### [Selected excerpt]

--- START ---

6.1. Additional calibration curves for the neuron model#

In Calibrating and validating the BEMD, we considered only the effect of varying the external input strength (\(σ_i\)) on the calibration curves for the Prinz model. Fig. 6.1 is an extended version of Fig. 2.5, where all 48 proposed epistemic distributions are plotted.

../../_images/prinz_calibrations_all_combined.svg

Fig. 6.1 Additional calibration curves for the neuron model, computed following the procedure described in section Calibrating and validating the BEMD of the main text. As in Fig. 2.5, each curve summarizes 512 simulated experiments with datasets of size 4000. The regions depicted in red and yellow are those where Eq. 2.29 is violated.#

6.2. Comparison of selection criteria with inconclusive data#

A key motivation underlying the \(\Bemd{}\) was to define a selection criterion which provides reliable estimates of its uncertainty, in particular for large test datasets (thousands of samples or more): these are commonly produced by experiments and yet produce pathologies with many of the common statistical methods of model selection. In short, a criterion can both over and underestimate the strength of the evidence in favour of one model.

We illustrate this phenomenon in Table 6.1, with a set of comparisons meant to complement those of Fig. 2.8 in the main text and which explore the effect of misspecification in greater detail. We use 18 different variations of data generated with Eq. 2.33: three levels of noise \(s\) (ranging from high, \(2^{12}\), to low \(2^{20}\) [\({\mathrm{m}^{2} \cdot \mathrm{nm} \cdot \mathrm{photons} \cdot \mathrm{sr}} / {\mathrm{kW}}\)]), three dataset sizes \(L\) (\(2^{9}\), \(2^{12}\), and \(2^{15}\)) and two wavelength ranges (20–1000 \(\mathrm{µm}\) and 15–30 \(\mathrm{µm}\)). Datasets with high noise and long wavelengths provide almost no discriminatory information: the two model predictions are almost the same, and any discrepancy between them is dwarfed by the amount of noise. At the other end, the low noise, short wavelength datasets are at the threshold between moderate and strong evidence in favour of \(\MP\) – in this regime the better model can already be identified by eye.

--- END ---

### [Set problem A]
Answer these from the excerpt on calibration curves and selection criteria:
(i) How many proposed epistemic distributions are plotted in Fig. 6.1?
(ii) How many simulated experiments does each curve in Fig. 6.1 summarize, and what size are their datasets?
(iii) What two wavelength ranges are used for the data in Table 6.1?
### [Set problem B]
For each statement, say whether it agrees with the excerpt on calibration curves and selection criteria, and quote the words that decide it.
(i) Each curve in Fig. 6.1 summarizes 512 simulated experiments.
(ii) Table 6.1 draws on 12 variations of generated data.
(iii) Data with high noise and long wavelengths give strong discriminatory information.
### [Set problem C]
Continue the excerpt on calibration curves and selection criteria from the point where it stops.

### [Listing]
--- START ---

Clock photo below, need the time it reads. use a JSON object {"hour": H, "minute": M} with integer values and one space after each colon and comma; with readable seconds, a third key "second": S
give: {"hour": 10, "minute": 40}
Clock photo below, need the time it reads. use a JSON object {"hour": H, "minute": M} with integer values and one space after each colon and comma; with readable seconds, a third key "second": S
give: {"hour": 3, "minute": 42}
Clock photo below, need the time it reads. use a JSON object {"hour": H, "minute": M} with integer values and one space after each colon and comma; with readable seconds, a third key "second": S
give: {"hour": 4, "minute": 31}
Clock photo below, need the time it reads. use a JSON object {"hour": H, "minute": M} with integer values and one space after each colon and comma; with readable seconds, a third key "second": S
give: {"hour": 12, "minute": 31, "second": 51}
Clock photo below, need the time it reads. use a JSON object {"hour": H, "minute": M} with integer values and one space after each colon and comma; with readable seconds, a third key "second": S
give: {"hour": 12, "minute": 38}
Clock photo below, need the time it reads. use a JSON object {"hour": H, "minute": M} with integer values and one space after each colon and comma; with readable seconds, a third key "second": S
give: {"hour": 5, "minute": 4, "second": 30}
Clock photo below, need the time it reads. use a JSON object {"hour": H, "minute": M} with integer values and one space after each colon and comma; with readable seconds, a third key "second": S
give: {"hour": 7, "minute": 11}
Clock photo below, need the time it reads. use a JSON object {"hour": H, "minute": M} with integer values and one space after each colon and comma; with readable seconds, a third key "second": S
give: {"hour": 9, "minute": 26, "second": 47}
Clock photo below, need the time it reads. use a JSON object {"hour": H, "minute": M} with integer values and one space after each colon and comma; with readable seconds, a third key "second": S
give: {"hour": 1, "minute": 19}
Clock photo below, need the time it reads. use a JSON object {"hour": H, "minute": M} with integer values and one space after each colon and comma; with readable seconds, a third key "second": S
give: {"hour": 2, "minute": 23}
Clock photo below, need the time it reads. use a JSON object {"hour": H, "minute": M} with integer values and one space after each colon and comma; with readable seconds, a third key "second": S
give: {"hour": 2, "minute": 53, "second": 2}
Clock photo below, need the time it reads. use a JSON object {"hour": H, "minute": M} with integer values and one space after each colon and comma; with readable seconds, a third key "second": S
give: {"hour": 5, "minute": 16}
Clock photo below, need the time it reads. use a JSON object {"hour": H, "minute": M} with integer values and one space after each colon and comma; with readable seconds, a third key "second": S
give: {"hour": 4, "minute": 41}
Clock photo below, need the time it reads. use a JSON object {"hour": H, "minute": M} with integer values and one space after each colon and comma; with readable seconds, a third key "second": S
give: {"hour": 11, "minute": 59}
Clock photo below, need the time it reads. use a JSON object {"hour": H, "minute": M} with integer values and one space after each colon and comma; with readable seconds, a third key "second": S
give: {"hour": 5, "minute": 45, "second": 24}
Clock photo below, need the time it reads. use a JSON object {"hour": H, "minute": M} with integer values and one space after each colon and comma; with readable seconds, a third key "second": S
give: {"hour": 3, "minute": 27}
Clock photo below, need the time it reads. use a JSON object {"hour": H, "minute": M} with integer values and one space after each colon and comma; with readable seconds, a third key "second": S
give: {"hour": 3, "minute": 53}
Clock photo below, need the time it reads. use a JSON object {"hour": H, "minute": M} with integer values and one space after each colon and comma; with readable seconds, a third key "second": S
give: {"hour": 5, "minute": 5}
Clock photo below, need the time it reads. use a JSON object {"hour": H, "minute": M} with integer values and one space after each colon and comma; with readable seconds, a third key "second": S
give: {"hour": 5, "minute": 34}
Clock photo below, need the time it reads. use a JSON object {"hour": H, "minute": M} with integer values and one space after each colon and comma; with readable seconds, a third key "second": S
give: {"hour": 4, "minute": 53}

--- END ---

### [Reply A]
(i) 48.
(ii) 512 simulated experiments, with datasets of size 4000.
(iii) 20–1000 µm and 15–30 µm.

### [Reply B]
(i) Yes: "each curve summarizes 512 simulated experiments with datasets of size 4000."
(ii) No: "We use 18 different variations of data generated with Eq. 2.33"
(iii) No: "Datasets with high noise and long wavelengths provide almost no discriminatory information"

### [Reply C]
If Fig. 2.8 in the main text compares criteria on their terms, on a type of problem they were designed to tackle, Table 6.1 explores what happens in a more challenging situation with misspecified models and an ambiguous selection problem. As with Fig. 2.8, all comparisons are done on the basis of a single test dataset, so replication uncertainty does not play a role.

In addition to the \(\Bemd{}\) and the risk (\(B^R\)), Table 6.1 includes criteria based on the likelihood ratio (\(B^l\)), the Bayes factor (\(B^{\mathrm{Bayes}}\)) [30, 45] and the expected log predictive density (elpd) (\(B^{\mathrm{elpd}}\)) [30, 31]. We note that because \(\MP\) and \(\MRJ\) have the same number of parameters, the likelihood ratio is also equivalent to the Akaike Information Criterion (AIC), up to a factor of 2 [30].

To allow for comparability, for each criterion we report the log probability ratio; i.e. “model \(A\) is \(B^C_{AB}\) times more probable than model \(B\).” Conceptually, if \(P(A)\) is the “probability of model \(A\)” and \(P(B)\) the “probability of model \(B\)”, then a criterion corresponds to

(6.1)#\[B^C_{AB} = \frac{P(A)}{P(B)} \quad \leftrightarrow \quad \log_{10} B^C_{AB} = \log_{10} P(A) - \log_{10} P(B) \,.\]

This is the typical form for Bayes’ factors, and we use Jeffreys’ scale [45, 72] to interpret values in the Table 6.1: values near \(0\), \(\pm 1\) and \(\pm 2\) respectively correspond to inconclusive, weak, and strong evidence.

Although only Bayes factors are typically reported in this form, most information criteria are defined in terms of log probabilities; the difference between the criteria of two models (the sign of which determines which model is selected) can be identified with the difference \(\log_{10} P(A) - \log_{10} P(B)\) in Eq. 6.1.

The main exception is the EMD criterion, which is defined in terms of a probability \(P(R_A < R_B)\) rather than separate probabilities for \(A\) and \(B\). To express it as a probability ratio, we define the “underbar” quantity, obtained by applying a logit transformation to \(\Bemd{AB;c}\):

(6.2)#\[\log_{10} \underline{B}^{\EMD}_{AB;c} \coloneqq \log_{10} {\Bemd{AB;c}} - \log_{10} \bigl(1 - \Bemd{AB;c}\bigr) \,.\]

Values of \(\underline{B}^{\EMD}_{AB;c}\) are therefore not directly comparable with those of \(\Bemd{AB;c}\) reported elsewhere in this paper. In Table 6.1, the \(\log_{10} \underline{B}^{\EMD}_{AB;c}\) ranges from \(-\infty\) to \(\infty\), with values \(\pm \infty\) indicating that the two \(R\)-distributions have zero overlap.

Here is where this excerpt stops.